Это была большая радость: дар всей чужести, побежденные пространства (времена?)
Я — правда — просияла внутри.
——————
И гроб: белый, без венков. И — уже вблизи — успокаивающая арка Девичьего монастыря: благость.
И Вы… «Я не с ними, это ошибка, знаете: отдаете стихи в какие-то сборники…»
Теперь самое главное: стоим у могилы. Руки на рукаве уже нет. Чувствую — как всегда в первую секундочку после расставания — что Вы рядом, отступив на шаг.
Задумываюсь о Т<атьяне> Ф<едоровне> — Ее последний земной воздух. — И — толчком: чувство прерванности, не додумываю, ибо занята Т<атьяной> Ф<едоровной> — допроводить ее!
И, когда оглядываюсь, Вас уже нет: исчезновение.
Это мое последнее видение Вас. Ровно через месяц — день в день — я уехала. Хотела зайти, чтобы обрадовать Э<ренбур>га живым рассказом о Вас, но чувство, что: чужой дом — наверно, не застану и т. д.
Мне даже стыдно было потом перед Эренбургом за такое слабое рвение во дружбе.
——————
Вот, дорогой Борис Леонидович, моя «история с Вами», — тоже в прерванности.
Стихи Ваши я знаю мало: раз слышала Вас с эстрады, Вы тогда сплошь забывали, книги Вашей не видела.
То, что мне говорил Эренбург — ударяло сразу, захлестывало: дребезгом, щебетом, всем сразу: как Жизнь.
Бег по кругу, но круг — мир (вселенная!). И Вы — в самом начале, и никогда не кончите, ибо смертны.
Все только намечено — остриями! — и, не дав опомниться — дальше. Поэзия умыслов — согласны?

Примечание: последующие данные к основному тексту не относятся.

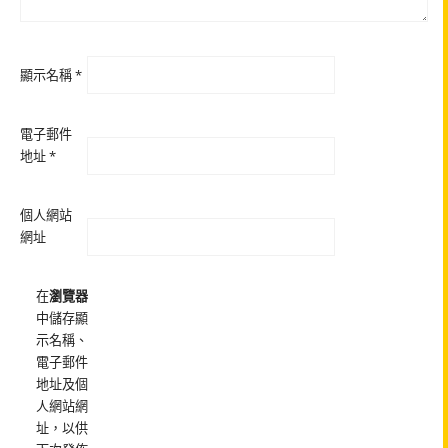
顯示名稱
*
電子郵件
地址
*
個人網站
網址
在
瀏覽器
中儲存顯
示名稱、
電子郵件
地址及個
人網站網
址，以供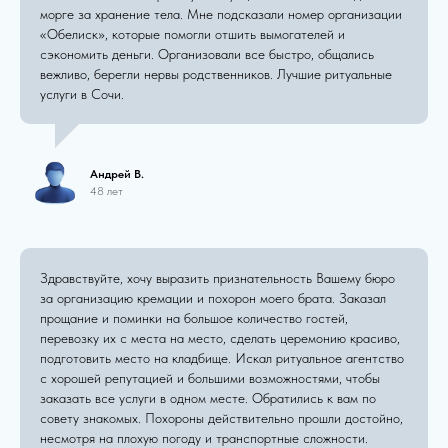
морге за хранение тела. Мне подсказали номер организации
«Обелиск», которые помогли отшить вымогателей и
сэкономить деньги. Организовали все быстро, общались
вежливо, берегли нервы родственников. Лучшие ритуальные
услуги в Сочи.
Андрей В.
48 лет
Здравствуйте, хочу выразить признательность Вашему бюро
за организацию кремации и похорон моего брата. Заказал
прощание и поминки на большое количество гостей,
перевозку их с места на место, сделать церемонию красиво,
подготовить место на кладбище. Искал ритуальное агентство
с хорошей репутацией и большими возможностями, чтобы
заказать все услуги в одном месте. Обратились к вам по
совету знакомых. Похороны действительно прошли достойно,
несмотря на плохую погоду и транспортные сложности.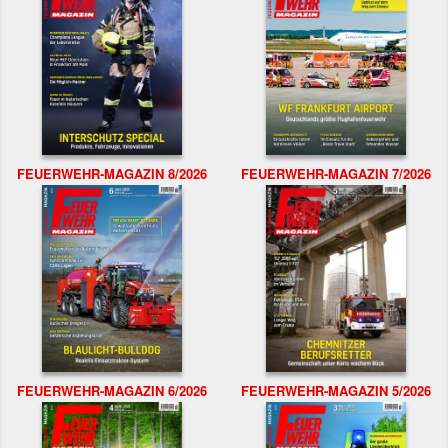
FEUERWEHR-MAGAZIN 8/2026
FEUERWEHR-MAGAZIN 7/2026
FEUERWEHR-MAGAZIN 6/2026
FEUERWEHR-MAGAZIN 5/2026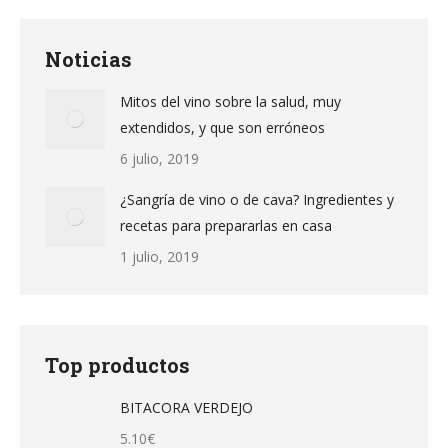
Noticias
Mitos del vino sobre la salud, muy
extendidos, y que son erróneos
6 julio, 2019
¿Sangría de vino o de cava? Ingredientes y
recetas para prepararlas en casa
1 julio, 2019
Top productos
BITACORA VERDEJO
5.10
€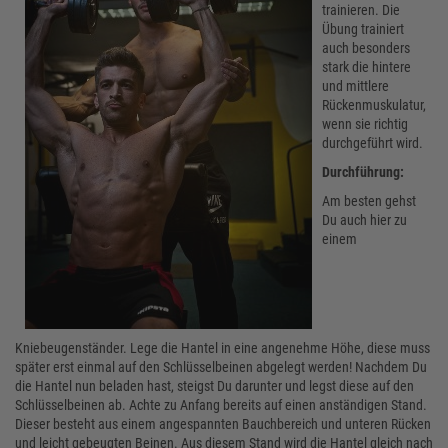
trainieren. Die
Übung trainiert
auch besonders
stark die hintere
und mittlere
Rückenmuskulatur,
wenn sie richtig
durchgeführt wird.
Durchführung:
Am besten gehst
Du auch hier zu
einem
Kniebeugenständer. Lege die Hantel in eine angenehme Höhe, diese muss
später erst einmal auf den Schlüsselbeinen abgelegt werden! Nachdem Du
die Hantel nun beladen hast, steigst Du darunter und legst diese auf den
Schlüsselbeinen ab. Achte zu Anfang bereits auf einen anständigen Stand.
Dieser besteht aus einem angespannten Bauchbereich und unteren Rücken
und leicht gebeugten Beinen. Aus diesem Stand wird die Hantel gleich nach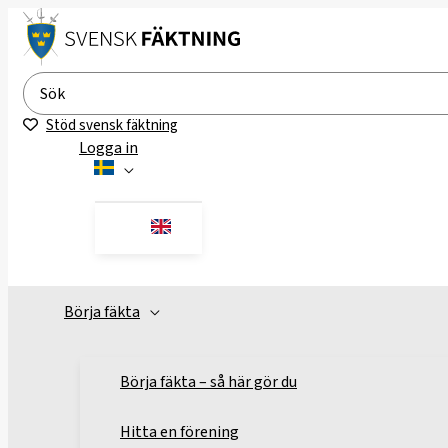
Hoppa
till
innehåll
Search
for:
Stöd svensk fäktning
Logga in
Börja fäkta
Börja fäkta – så här gör du
Hitta en förening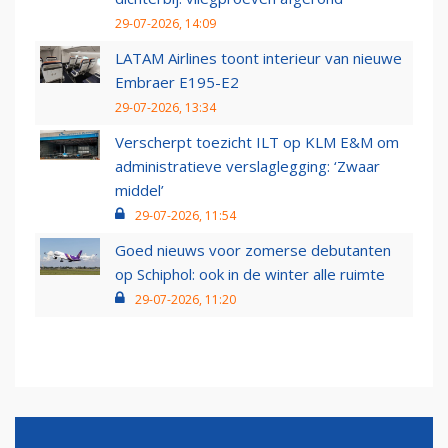
29-07-2026, 14:09
LATAM Airlines toont interieur van nieuwe
Embraer E195-E2
29-07-2026, 13:34
Verscherpt toezicht ILT op KLM E&M om
administratieve verslaglegging: ‘Zwaar
middel’
29-07-2026, 11:54
Goed nieuws voor zomerse debutanten
op Schiphol: ook in de winter alle ruimte
29-07-2026, 11:20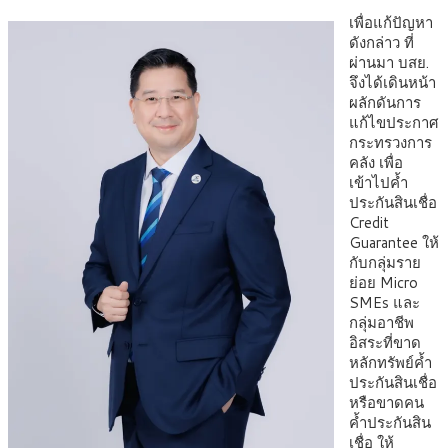
เพื่อแก้ปัญหา
ดังกล่าว ที่
ผ่านมา บสย.
จึงได้เดินหน้า
ผลักดันการ
แก้ไขประกาศ
กระทรวงการ
คลัง เพื่อ
เข้าไปค้ำ
ประกันสินเชื่อ
Credit
Guarantee ให้
กับกลุ่มราย
ย่อย Micro
SMEs และ
กลุ่มอาชีพ
อิสระที่ขาด
หลักทรัพย์ค้ำ
ประกันสินเชื่อ
หรือขาดคน
ค้ำประกันสิน
เชื่อ ให้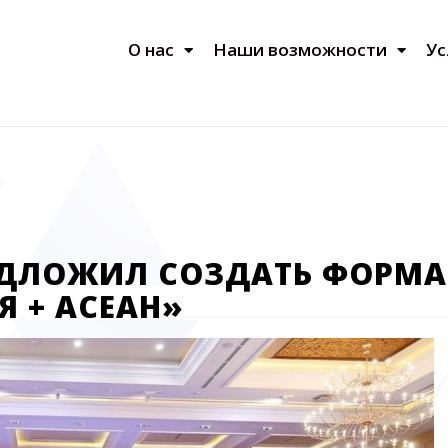
О нас
Наши возможности
Ус
ЕДЛОЖИЛ СОЗДАТЬ ФОРМА
Я + АСЕАН»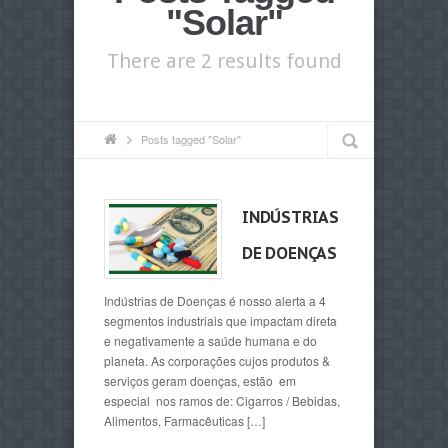
"Solar"
There are 2 results found
Posts tagged "Solar"
INDÚSTRIAS
DE DOENÇAS
Indústrias de Doenças é nosso alerta a 4
segmentos industriais que impactam direta
e negativamente a saúde humana e do
planeta. As corporações cujos produtos &
serviços geram doenças, estão em
especial nos ramos de: Cigarros / Bebidas,
Alimentos, Farmacêuticas […]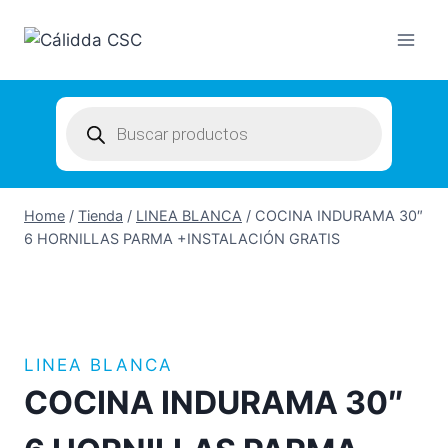
Skip
to
content
Products
search
Home
/
Tienda
/
LINEA BLANCA
/
COCINA INDURAMA 30″
6 HORNILLAS PARMA +INSTALACIÓN GRATIS
LINEA BLANCA
COCINA INDURAMA 30″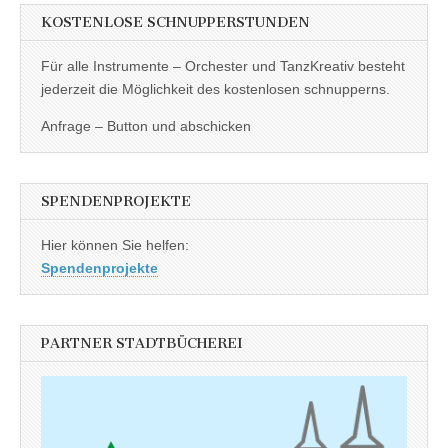
KOSTENLOSE SCHNUPPERSTUNDEN
Für alle Instrumente – Orchester und TanzKreativ besteht
jederzeit die Möglichkeit des kostenlosen schnupperns.
Anfrage – Button und abschicken
SPENDENPROJEKTE
Hier können Sie helfen:
Spendenprojekte
PARTNER STADTBÜCHEREI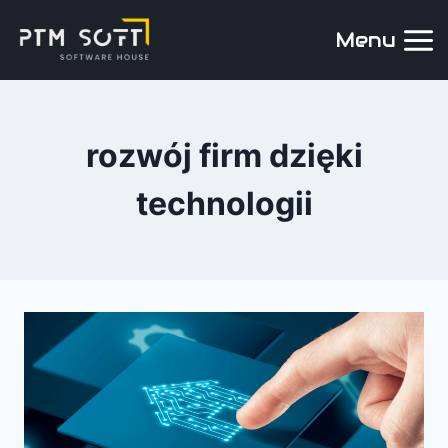
Menu
rozwój firm dzięki
technologii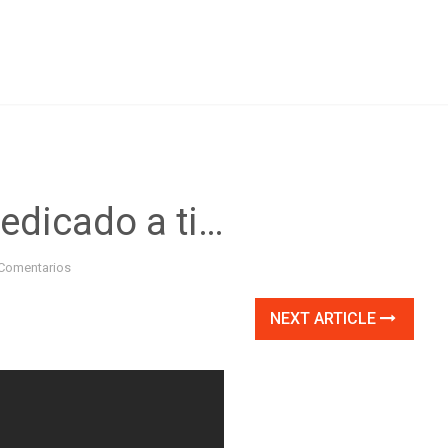
edicado a ti…
Comentarios
NEXT ARTICLE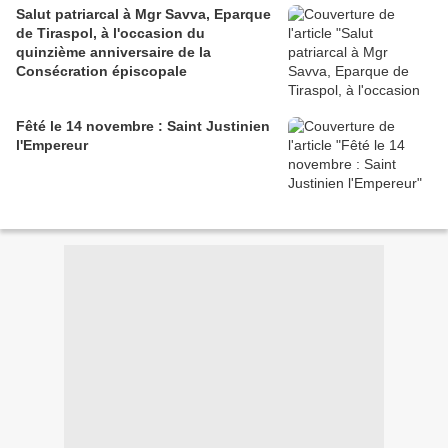
Salut patriarcal à Mgr Savva, Eparque
de Tiraspol, à l'occasion du
quinzième anniversaire de la
Consécration épiscopale
Fêté le 14 novembre : Saint Justinien
l'Empereur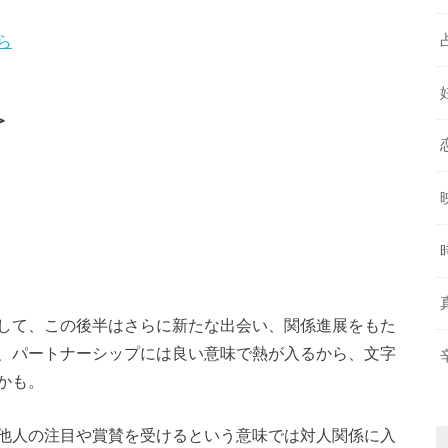
ら
＞
して、この後半はさらに新たな出会い、関係進展をもた
、パートナーシップには良い意味で熱が入るから、文字
かも。
他人の注目や賞賛を受けるという意味では対人関係に入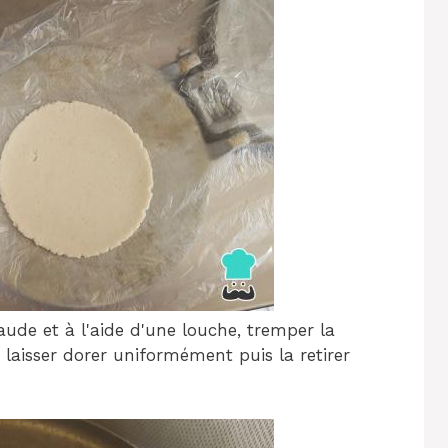
aude et à l'aide d'une louche, tremper la
a laisser dorer uniformément puis la retirer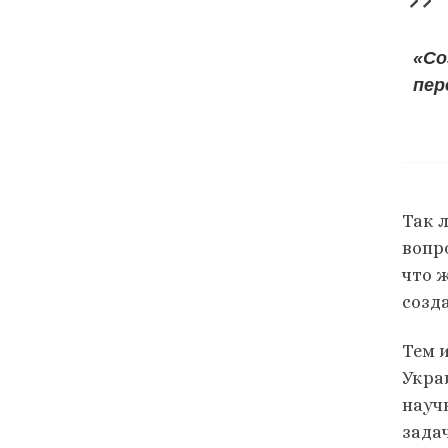
«Со
пер
Так 
вопр
что ж
созд
Тем 
Укра
науч
задач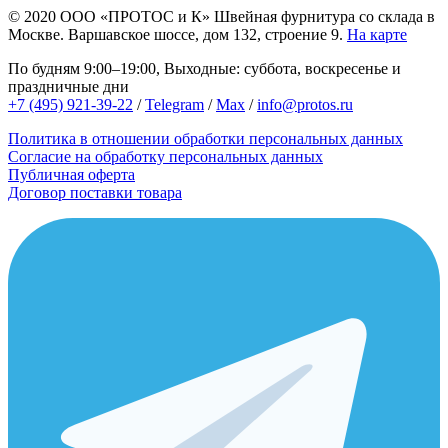
© 2020
ООО «ПРОТОС и К»
Швейная фурнитура со склада в
Москве.
Варшавское шоссе, дом 132, строение 9.
На карте
По будням 9:00–19:00, Выходные: суббота, воскресенье и
праздничные дни
+7 (495) 921-39-22
/
Telegram
/
Max
/
info@protos.ru
Политика в отношении обработки персональных данных
Согласие на обработку персональных данных
Публичная оферта
Договор поставки товара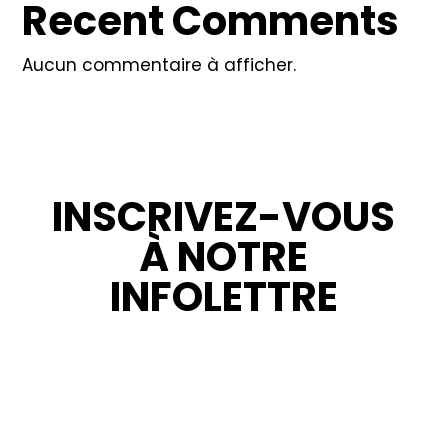
Recent Comments
Aucun commentaire à afficher.
INSCRIVEZ-VOUS
À NOTRE
INFOLETTRE
RESTEZ INFORMÉ : NOUVELLES,
PROMOTIONS ET CONSEILS POUR VOS
PROJETS.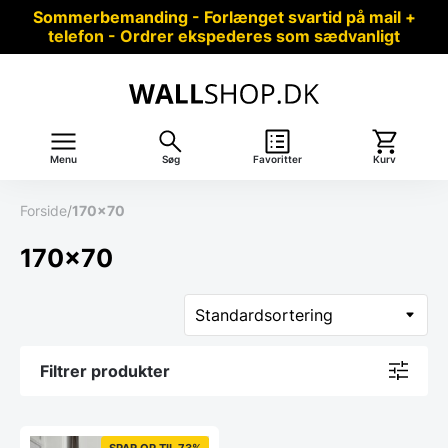
Sommerbemanding - Forlænget svartid på mail +
telefon - Ordrer ekspederes som sædvanligt
Menu
Søg
Favoritter
Kurv
Forside
/
170x70
170x70
Filtrer produkter
SPAR OP TIL 73%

Это я говорю по тем 5, 6-ти стихотворениям, которые знаю.
——————
Скоро выйдет моя книга «Ремесло»7, — стихи за последние полтора года. Пришлю Вам с радостью. А пока посылаю две крохотные книжечки, вышедшие здесь без меня — просто чтобы окупить дорогу: «Стихи к Блоку» и «Разлука»8.
Я в Берлине надолго, хотела ехать в Прагу, но там очень трудна внешняя жизнь9.
Здесь ни с кем не дружу, кроме Эренбургов, Белого и моего издателя Геликона10.
Напишите, как дела с отъездом: по-настоящему (во внешнем ли мире: виз, анкет, миллиардов) — едете11. Здесь очень хорошо жить: не город (тот или иной) — Безымянность — просторы! Можно совсем без людей. Немножко как на том свете.
Жму Вашу руку. — Жду Вашей книги12 и Вас.
МЦ.
Мой адрес: Berlin — Wilmersdorf, Trautenaustrasse, 9, Pension «Trautenau-Haus».